> **What the exercise asks**: Among the entries below, find each line with "include" and show it.
■ ■ ■
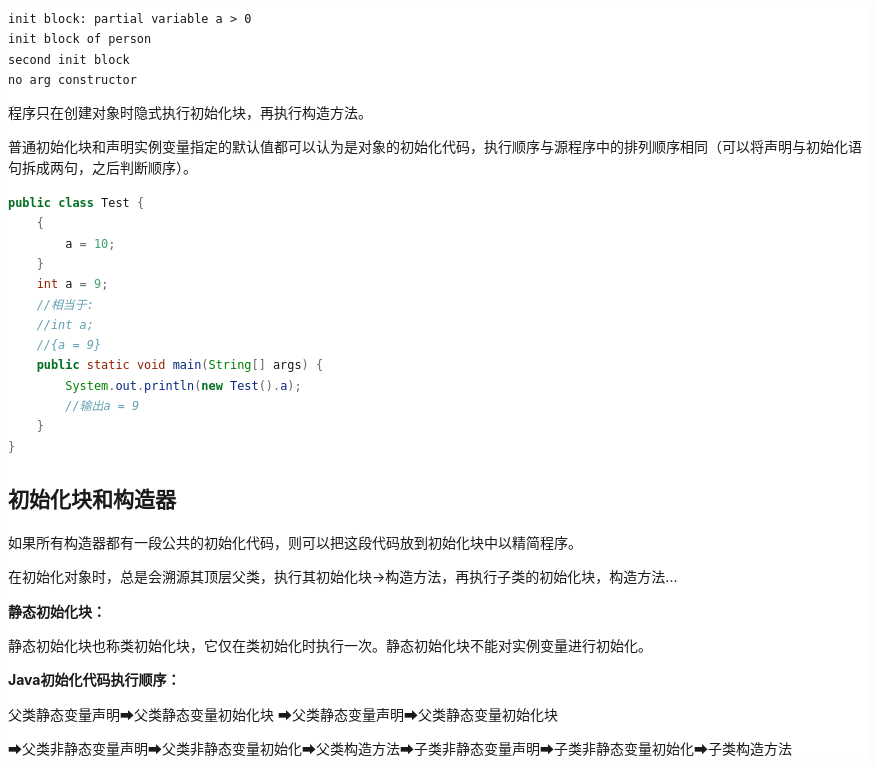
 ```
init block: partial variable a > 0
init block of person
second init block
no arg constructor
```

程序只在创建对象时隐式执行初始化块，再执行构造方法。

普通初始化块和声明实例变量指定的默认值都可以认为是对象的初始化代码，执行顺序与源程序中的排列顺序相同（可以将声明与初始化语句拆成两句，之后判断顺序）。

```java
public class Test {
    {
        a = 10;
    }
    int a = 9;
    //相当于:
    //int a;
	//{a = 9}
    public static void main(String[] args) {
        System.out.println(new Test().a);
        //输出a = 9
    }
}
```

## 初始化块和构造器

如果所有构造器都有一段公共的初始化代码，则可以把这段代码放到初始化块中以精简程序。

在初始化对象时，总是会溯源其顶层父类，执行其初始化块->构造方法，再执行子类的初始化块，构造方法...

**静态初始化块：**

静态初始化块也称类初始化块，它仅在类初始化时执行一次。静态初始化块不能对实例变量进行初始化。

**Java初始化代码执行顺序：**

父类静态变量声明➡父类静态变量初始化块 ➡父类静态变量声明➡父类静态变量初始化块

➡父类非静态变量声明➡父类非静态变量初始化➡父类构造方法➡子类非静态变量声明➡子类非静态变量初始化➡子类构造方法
■ ■ ■
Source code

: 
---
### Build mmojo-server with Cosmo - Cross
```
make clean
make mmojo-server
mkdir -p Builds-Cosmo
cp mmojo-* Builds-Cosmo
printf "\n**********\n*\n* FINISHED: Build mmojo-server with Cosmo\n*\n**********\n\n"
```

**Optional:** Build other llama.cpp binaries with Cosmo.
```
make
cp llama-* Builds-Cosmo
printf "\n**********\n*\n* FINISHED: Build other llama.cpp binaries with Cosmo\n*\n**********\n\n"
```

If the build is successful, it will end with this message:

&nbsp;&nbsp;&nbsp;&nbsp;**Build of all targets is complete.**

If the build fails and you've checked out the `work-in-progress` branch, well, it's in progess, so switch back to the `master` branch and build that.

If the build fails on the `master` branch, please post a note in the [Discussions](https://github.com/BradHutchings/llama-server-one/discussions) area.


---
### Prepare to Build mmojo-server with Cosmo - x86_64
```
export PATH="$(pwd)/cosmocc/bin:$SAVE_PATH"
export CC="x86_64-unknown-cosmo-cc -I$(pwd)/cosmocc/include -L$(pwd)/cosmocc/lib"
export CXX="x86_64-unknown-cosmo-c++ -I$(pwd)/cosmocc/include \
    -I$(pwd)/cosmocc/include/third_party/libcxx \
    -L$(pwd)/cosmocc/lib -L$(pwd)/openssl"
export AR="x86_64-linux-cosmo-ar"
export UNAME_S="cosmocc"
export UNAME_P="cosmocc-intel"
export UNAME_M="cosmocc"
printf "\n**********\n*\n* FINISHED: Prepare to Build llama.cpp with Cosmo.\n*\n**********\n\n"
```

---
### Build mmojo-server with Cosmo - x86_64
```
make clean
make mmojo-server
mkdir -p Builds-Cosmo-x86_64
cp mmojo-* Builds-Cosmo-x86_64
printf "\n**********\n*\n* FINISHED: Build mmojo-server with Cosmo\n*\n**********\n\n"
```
■ ■ ■
> **Final answer**:
export CC="x86_64-unknown-cosmo-cc -I$(pwd)/cosmocc/include -L$(pwd)/cosmocc/lib"
export CXX="x86_64-unknown-cosmo-c++ -I$(pwd)/cosmocc/include \
    -I$(pwd)/cosmocc/include/third_party/libcxx \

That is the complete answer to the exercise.